- TEXT EXTRACT:
Given this model, perhaps a next question is whether somebody can think of a computation that this device can perform that makes use of the memory and could not have been performed with the TT as it comes in the box.

Here is one of the simplest things I can think of: unary addition. The input has m consecutive 1s, followed by a 0, followed by n consecutive 1s. When the computation is done, the tape must show m+n consecutive 1s. Example input: 11110111. Ouput: 1111111. A trivial (two-state) TM solution is to replace the first 1 with a 0, then scan right and replace the first 0 with a 1. Challenge: Is there one of these TT-with-sliding-memory strip that can do this computation?

elendiastarman · July 20, 2018, 3:44pm

One can have the program counter/tape head represented by a particular column of gear bits that are linked with the tape’s gear bits via long chains of gears. A concern I have here is that there might be issues with crossing chains of components, and potentially also issues with the bi-directional nature of gears (turn any of the gears or gear bits and they all turn).

There are additional engineering challenges with the route I’ve been exploring, such as copying the value of one register to another. I’m not sure that directly simulating a TM is the way to go, but I’m learning as I go.

elendiastarman · July 20, 2018, 4:10pm

I just realized that if I want to continue down the route of directly simulating a TM, then I need to solve a very similar problem: given a string of 0s with one 1, move that 1 to the left or to the right on demand. I think it’s doable with gear bits though I don’t yet have a solution.

lennypitt · July 20, 2018, 4:10pm

I was assuming that besides the memory, the program layout itself is finite, otherwise I feel we are cheating by having an “algorithm” which is not finite. It sounds like you are proposing that the simulator itself is infinite. Even if we allow all of the (infinity of) pieces needed to connect the memory, it seems you still need an infinite number of parts besides that. Am I missing something?

elendiastarman · July 20, 2018, 4:12pm

The program itself is finite, but in order to support unbounded integers, one has to have infinitely big/long mechanisms.

- EXERCISE DESCRIPTION:
Continue the forum thread about simulating a Turing machine with gear bits, picking up after its last post.

Stored items
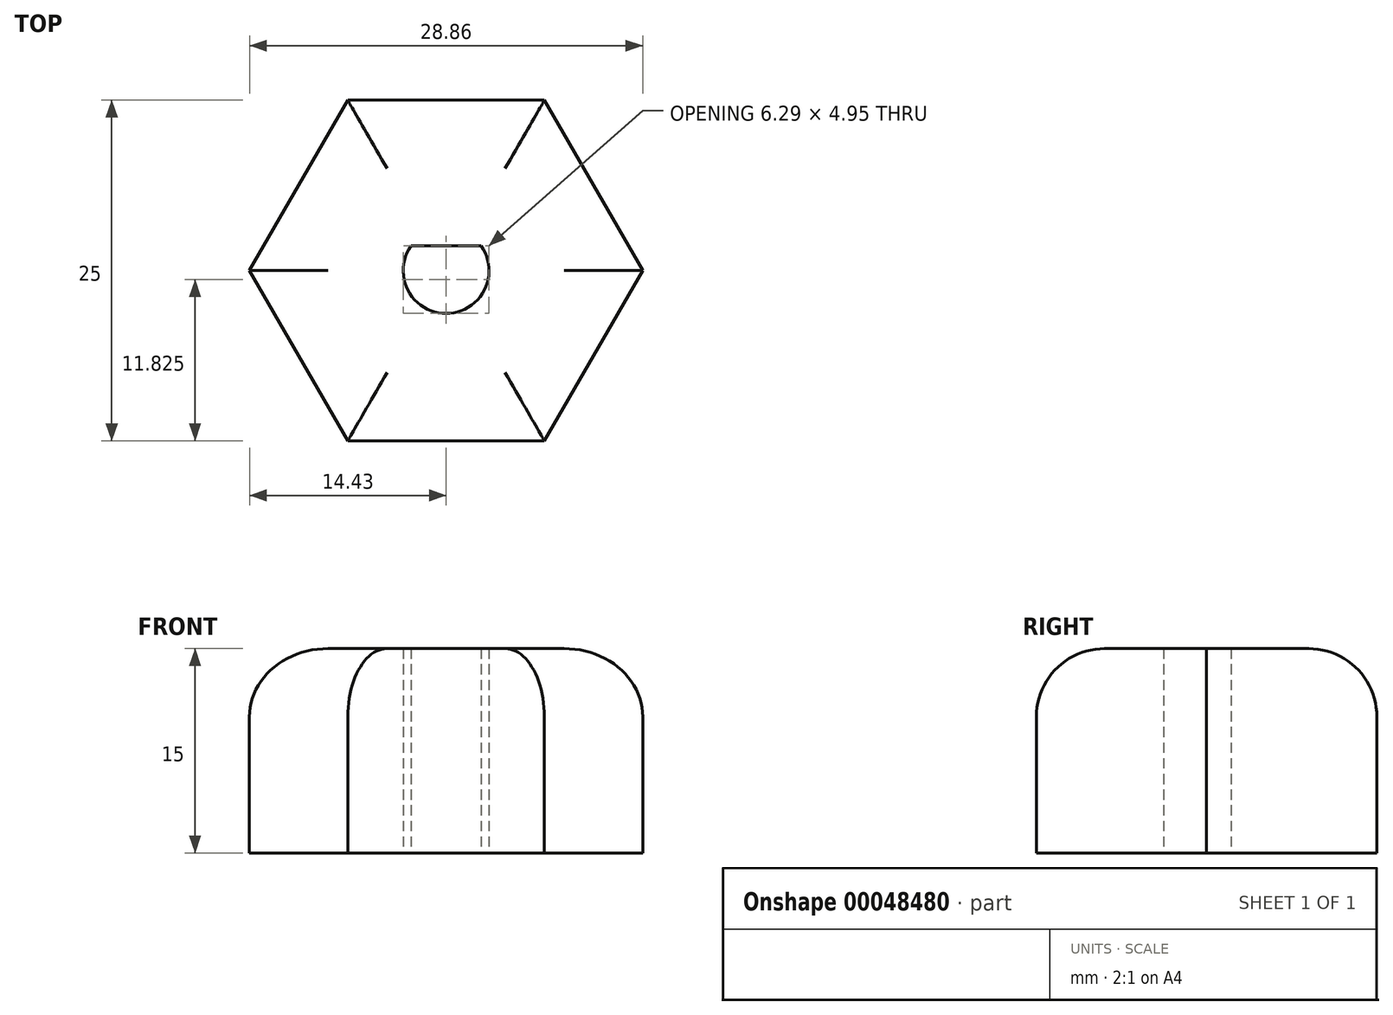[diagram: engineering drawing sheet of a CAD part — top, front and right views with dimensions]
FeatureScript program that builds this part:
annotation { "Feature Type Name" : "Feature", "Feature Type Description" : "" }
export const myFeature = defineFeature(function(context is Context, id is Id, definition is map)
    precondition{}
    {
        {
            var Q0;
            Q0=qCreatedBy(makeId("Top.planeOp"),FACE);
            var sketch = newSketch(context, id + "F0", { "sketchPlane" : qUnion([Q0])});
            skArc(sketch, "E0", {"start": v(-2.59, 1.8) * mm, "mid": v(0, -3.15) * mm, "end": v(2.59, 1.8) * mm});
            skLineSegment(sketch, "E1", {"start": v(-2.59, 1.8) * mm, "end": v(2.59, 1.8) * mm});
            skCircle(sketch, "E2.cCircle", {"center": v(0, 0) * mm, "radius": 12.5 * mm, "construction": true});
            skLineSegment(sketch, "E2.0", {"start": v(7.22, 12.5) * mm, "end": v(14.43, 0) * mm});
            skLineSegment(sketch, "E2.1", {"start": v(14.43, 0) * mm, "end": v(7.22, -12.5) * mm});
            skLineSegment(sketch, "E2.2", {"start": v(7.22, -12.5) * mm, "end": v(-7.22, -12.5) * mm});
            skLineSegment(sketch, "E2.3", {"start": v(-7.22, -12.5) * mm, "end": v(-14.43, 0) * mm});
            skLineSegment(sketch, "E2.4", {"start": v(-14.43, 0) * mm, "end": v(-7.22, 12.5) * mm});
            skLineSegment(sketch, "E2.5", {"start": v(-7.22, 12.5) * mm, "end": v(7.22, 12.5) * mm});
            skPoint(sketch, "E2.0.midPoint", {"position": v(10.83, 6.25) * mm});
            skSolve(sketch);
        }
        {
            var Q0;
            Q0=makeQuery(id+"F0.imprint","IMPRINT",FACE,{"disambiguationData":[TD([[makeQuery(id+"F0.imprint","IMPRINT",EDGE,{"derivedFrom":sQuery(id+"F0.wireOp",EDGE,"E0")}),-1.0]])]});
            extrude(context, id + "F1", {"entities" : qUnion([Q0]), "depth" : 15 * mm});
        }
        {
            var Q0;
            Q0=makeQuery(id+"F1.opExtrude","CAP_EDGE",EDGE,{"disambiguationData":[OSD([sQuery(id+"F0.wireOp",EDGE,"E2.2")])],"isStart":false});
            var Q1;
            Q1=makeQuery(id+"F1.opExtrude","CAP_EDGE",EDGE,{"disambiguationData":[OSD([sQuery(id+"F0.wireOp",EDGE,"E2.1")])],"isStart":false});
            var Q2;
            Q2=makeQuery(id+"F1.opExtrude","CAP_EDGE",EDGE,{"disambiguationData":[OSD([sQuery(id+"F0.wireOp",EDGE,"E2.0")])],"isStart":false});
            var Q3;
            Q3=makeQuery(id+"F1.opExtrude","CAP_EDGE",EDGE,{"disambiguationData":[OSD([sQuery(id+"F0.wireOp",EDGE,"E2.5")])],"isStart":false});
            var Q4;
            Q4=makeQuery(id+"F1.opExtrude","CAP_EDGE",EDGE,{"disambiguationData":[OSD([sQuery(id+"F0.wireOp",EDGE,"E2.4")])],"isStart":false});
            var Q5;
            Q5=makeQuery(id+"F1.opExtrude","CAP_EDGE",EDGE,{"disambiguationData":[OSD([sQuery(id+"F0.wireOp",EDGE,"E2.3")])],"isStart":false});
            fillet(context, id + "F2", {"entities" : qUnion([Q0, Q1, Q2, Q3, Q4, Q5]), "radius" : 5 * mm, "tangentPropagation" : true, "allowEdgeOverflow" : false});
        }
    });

- RESULT OF THIS TASK:
lennypitt · July 20, 2018, 4:18pm

I guess I don’t fully understand your model. What and where are all the pieces that are on the board initially, before I lay down a finite number pieces that represent the program?

elendiastarman · July 20, 2018, 5:07pm

The center of the tape is located somewhere below the ball drop and the tape extends infinitely far to either side, diagonally downward. (Alternatively, the tape extends infinitely far to one side with the “negative” branch being located underneath the “positive” branch, offset horizontally to avoid interference.)

Somewhere else, the program counter is located to store the location of the tape head. There’s plenty of room below the tape and crossovers can be liberally used to avoid interference.

In yet another location, the program is stored and interacted with via yet-to-be-discovered mechanisms.

Anywhere an unbounded integer is needed, there exists an infinite column of bits extending downward. Any operation involving finite integers here will complete in finite time since the extra bits are effectively just leading zeroes and we deal with those on a daily basis just fine. (Either avoid negative integers or use the first bit to indicate sign.)

There’s really not much detail to speak of yet. I only just worked out the tape mechanism yesterday after all.

Edit: I think the following mechanisms are required:

An infinite tape
Store current head position
Store current state
Read bit at current head position
Check program table for current bit + current state
Write bit at current head position
Set new state
Move the head 1 step to the left or right

I get the sense that it will probably take multiple balls and lots of gears to do one step.

OUDON · July 20, 2018, 7:13pm

Thank you for reading my paper! Actually, I think that the paper is too short to understand it. I want to try to write up the explanation. But it will probably take a long time to that, and please give me some time.

And I’m interested in your ideas that simulating Counter Machines or Rule 110 on TT. I can’t wait to read your proof.

lennypitt · July 23, 2018, 1:47pm

OK - I think I understand where you’re heading now. Seems to me that with either approach (sliding strip of bits to represent the tape, or infinite diagonal or column of bits to represent memory and unbounded numbers), a significant challenge will be to implement an arbitrary finite-state control. With your intended design, I think there may be an additional challenge also in being able to increment, or decrement, a number as desired. At least the way I’ve been solving problems in the puzzle book, each design requires either a fixed layout that adds one to a binary number, or a different layout that subtracts one, and these use fixed ramps that point in opposite directions. A mini-puzzle might be to create a mechanism that adds one to a number on receiving a ball from one direction (say, a blue ball), and subtracts one on receiving one from a different direction (say, a red ball). Actually, if you couple two such counters with a finite control, you’ve got a two-counter machine, which surprisingly is powerful enough to simulate a TM, so we’re done.

jcross · July 26, 2018, 4:22am

I can’t say I follow all the theory here about Turing Completeness, but I believe I have designed a “metapixel” that can implement any 1D elementary cellular automaton. This includes Rule 110, obviously, so if it works I guess it would constitute a practical proof? Well in any case it’s the best I can do because a formal proof is out of my league at this point.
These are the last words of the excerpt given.